La droga ya debería de haberse diluido en su sangre, pensó con preocupación. Y estaba afectando a sus sentidos; las aristas que delimitaban los edificios y las personas se movían hacia él como cayendo, cayendo, cayendo desde el Metacampo. La luna se esconde tras fases crípticas, procelosas. Se acerca a este nivel rápidamente…

—¡Eh, el esclavo! ¡Baila!

¿Qué?

—¡Baila, esclavo! Tú eres hoy aquí el bufón, el payaso. ¡El único que puede reírse del Emperador sin morir crucificado! ¡Qué gran poder, qué gran hazaña!

Evan tropezó y cayó. El público rió, coreando su torpeza. Una corona de espinas de oro apareció en su frente. Los soldados estaban arrodillados frente a él y le rendían pleitesía. Otra pastilla cambió de manos.

—Ahora el esclavo es rey. ¿Qué otras maravillas veremos hoy, Señor? ¿Qué más secretos nos reserva la noche? —gritó la tea viviente. Sus ropas cayeron. El actor que había debajo tenía pechos de mujer y fortaleza de sátiro. Su órgano se elevó, enhiesto, dispuesto a clavarse en el cielo. Tenía agujas y aristas afiladas como un arma de guerra.

—¡Baila, rey, baila! —Un tomate se estrelló en su cara. De repente, un momento de lucidez:

La baliza. Siento su presencia. Fedra, a ti también te escucho, oigo tu dolor. ¿Qué te están haciendo?

… (dolor, dolor, dolor, dolor, dolor; ya no quedan lágrimas sólo vergüenza quiero morir)…

Enfocó la vista y vio que varios actores nuevos habían salido a escena. Uno de ellos era un fantasma, una figura translúcida que hacía de Hamlet en aquella tragedia. No, de Hamlet no. Del fantasma de su padre muerto.

Era una imagen llena de grano, inconstante, parpadeando veinticuatro veces por segundo. Como una proyección hecha a partir de celuloide primitivo: sulfuro de plata. Estaba en blanco y negro.

La sensación era muy fuerte ahora.

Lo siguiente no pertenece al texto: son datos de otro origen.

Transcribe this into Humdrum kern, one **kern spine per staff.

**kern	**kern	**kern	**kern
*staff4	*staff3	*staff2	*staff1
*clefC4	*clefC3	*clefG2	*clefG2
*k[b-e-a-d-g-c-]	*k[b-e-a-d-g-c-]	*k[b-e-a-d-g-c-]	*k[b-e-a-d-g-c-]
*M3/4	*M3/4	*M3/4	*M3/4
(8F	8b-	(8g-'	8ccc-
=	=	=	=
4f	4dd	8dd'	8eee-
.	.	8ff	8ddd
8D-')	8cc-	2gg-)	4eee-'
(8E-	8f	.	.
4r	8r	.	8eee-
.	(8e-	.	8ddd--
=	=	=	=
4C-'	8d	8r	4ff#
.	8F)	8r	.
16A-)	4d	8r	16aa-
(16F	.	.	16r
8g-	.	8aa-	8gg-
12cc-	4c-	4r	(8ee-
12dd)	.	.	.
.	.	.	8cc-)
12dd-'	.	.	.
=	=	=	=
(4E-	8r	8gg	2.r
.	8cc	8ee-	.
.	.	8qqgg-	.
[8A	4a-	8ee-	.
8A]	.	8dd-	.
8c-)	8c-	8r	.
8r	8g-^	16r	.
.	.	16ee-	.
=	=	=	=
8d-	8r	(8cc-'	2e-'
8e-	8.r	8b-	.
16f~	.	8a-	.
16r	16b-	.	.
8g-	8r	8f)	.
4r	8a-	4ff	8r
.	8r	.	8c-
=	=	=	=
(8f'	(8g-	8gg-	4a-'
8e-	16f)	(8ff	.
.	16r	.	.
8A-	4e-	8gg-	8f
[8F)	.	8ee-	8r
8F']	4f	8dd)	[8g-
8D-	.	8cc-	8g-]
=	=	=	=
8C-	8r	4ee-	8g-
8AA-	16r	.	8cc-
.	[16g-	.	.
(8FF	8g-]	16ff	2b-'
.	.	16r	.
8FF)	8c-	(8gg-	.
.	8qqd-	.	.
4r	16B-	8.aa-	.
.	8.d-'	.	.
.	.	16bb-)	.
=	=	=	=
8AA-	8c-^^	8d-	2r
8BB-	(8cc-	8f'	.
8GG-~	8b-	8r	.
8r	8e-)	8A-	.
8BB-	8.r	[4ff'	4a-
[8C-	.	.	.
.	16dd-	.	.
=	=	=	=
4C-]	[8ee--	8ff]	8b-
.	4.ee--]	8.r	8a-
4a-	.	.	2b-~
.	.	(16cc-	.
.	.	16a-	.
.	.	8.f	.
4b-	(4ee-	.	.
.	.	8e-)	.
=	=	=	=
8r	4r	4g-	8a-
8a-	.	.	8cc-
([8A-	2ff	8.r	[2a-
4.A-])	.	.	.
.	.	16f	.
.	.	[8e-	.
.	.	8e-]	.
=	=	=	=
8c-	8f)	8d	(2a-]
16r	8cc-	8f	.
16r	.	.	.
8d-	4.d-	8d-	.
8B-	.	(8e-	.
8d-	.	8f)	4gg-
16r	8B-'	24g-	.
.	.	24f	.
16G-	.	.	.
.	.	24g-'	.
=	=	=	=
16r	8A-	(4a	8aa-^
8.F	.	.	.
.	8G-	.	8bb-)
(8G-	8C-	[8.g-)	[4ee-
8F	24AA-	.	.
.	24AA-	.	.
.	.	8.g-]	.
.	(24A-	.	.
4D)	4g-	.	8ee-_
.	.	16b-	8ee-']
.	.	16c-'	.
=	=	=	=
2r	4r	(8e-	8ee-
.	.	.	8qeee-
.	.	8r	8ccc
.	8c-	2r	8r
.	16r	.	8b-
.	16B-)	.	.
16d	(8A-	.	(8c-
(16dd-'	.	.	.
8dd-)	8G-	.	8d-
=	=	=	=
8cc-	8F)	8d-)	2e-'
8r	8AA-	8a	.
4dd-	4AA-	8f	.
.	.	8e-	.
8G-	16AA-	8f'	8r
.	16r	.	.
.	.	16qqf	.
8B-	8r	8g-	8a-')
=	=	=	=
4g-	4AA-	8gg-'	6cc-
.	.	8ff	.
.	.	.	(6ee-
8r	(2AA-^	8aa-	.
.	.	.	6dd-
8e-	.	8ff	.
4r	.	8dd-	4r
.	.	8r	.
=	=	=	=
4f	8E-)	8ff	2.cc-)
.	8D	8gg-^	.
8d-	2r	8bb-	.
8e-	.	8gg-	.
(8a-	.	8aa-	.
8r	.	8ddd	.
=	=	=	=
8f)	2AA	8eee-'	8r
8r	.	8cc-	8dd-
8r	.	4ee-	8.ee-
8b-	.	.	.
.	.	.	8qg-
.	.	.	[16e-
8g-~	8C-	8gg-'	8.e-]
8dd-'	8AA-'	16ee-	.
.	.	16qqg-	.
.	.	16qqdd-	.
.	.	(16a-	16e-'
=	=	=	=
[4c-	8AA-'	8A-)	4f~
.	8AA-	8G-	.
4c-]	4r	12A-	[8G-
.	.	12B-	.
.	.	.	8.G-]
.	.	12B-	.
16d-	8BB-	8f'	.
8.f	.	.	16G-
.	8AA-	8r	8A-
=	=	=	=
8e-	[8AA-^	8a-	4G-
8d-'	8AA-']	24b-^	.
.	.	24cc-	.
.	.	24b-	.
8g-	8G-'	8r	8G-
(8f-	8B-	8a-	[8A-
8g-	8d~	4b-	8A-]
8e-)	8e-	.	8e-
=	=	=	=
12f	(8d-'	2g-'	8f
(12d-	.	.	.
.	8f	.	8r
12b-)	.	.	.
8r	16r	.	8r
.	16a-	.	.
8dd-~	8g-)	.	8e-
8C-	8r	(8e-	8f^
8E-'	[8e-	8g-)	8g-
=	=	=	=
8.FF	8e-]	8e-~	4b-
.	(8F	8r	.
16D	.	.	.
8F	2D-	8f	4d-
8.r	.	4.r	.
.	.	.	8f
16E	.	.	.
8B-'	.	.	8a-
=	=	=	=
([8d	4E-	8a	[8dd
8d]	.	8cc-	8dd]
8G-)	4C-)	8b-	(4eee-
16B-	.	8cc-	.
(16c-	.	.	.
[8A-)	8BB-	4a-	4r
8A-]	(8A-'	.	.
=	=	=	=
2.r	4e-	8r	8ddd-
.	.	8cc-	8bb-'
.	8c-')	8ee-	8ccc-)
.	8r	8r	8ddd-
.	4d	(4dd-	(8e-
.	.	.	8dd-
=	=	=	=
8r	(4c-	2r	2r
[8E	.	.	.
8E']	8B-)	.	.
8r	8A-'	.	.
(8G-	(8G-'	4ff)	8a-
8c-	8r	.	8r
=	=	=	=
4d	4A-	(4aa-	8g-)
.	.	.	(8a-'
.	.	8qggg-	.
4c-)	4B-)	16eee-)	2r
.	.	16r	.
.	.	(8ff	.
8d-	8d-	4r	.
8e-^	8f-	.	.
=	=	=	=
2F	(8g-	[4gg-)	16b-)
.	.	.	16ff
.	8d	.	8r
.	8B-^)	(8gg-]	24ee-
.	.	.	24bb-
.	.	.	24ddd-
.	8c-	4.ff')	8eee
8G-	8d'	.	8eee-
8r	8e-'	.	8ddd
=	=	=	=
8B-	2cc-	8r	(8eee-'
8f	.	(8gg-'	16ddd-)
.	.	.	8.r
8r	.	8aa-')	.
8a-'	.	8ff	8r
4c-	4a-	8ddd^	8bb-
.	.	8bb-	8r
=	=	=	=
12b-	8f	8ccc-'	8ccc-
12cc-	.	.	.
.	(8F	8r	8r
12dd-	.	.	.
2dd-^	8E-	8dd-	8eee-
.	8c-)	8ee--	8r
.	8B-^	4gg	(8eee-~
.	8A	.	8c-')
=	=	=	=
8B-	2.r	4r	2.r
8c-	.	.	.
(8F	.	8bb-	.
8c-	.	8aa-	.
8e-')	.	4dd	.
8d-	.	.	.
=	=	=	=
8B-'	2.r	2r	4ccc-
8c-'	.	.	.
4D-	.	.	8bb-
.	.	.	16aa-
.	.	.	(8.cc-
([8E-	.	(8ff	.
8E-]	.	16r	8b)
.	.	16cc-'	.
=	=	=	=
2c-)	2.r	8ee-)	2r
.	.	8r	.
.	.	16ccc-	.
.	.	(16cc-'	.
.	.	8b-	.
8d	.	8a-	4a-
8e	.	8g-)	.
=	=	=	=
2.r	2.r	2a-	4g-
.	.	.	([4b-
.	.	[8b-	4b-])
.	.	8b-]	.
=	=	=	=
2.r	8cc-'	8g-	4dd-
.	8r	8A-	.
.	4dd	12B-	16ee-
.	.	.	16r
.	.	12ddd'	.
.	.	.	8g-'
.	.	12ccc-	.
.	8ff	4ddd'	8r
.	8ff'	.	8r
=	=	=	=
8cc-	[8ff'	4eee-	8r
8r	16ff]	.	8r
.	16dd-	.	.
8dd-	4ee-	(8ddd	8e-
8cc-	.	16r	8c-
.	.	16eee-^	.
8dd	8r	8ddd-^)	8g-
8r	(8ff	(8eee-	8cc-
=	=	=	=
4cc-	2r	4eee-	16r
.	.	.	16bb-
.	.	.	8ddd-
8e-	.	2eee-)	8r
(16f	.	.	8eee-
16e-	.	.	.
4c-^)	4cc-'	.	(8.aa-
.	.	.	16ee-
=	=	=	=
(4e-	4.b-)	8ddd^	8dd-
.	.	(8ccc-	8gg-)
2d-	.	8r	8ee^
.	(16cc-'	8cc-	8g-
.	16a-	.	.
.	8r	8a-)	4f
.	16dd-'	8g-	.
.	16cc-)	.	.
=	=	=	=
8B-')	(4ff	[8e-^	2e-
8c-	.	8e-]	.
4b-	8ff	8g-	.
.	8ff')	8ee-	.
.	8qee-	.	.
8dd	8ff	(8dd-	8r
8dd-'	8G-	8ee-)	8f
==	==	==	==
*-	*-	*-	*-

El holovóder/padre de Hamlet emitía la señal de baliza. Llegaba a él con claridad desde el Metacampo gracias al extracto de gak. Él era el padre de Fedra, el ninot. No un clon como los que había en la piscina, sino uno de los holos que había detrás.

Fedra…

Su grito de auxilio le arrastró con armónicos de pavorosa impotencia, con imágenes texturadas de sangre y vergüenza. Ya no era una mujer, sino un animal, un recipiente para el odio y la semilla bastarda de una docena de hombres, un trozo de carne que se retorcía en el suelo manchado de barro y semen.

¡Fedra!, exclamó algo al fondo de su mente, haciéndole reaccionar.

Propinó un empellón al soldado que le escoltaba y le arrebató el gladio. Con un grito se lanzó hacia el hombre obeso y le golpeó con fuerza en el pecho. Sin aliento, el gordo se derrumbó. Las pastillas saltaron de su mano a la de Evan, que las hizo desaparecer en su boca con una arcada. Burbujearon derritiéndose en su lengua como esporas de ácido.

Evan reconoció el sabor predominante del uyandhi, la misma mezcla que le estaba destrozando la cabeza, potenciando sus sentidos mnémicos hasta más allá del umbral de dolor. La nueva dosis se sumó a la anterior, haciendo físicas, casi tangibles, las cortantes aristas de las impresiones telepáticas que ya no podía dejar fuera de su cabeza.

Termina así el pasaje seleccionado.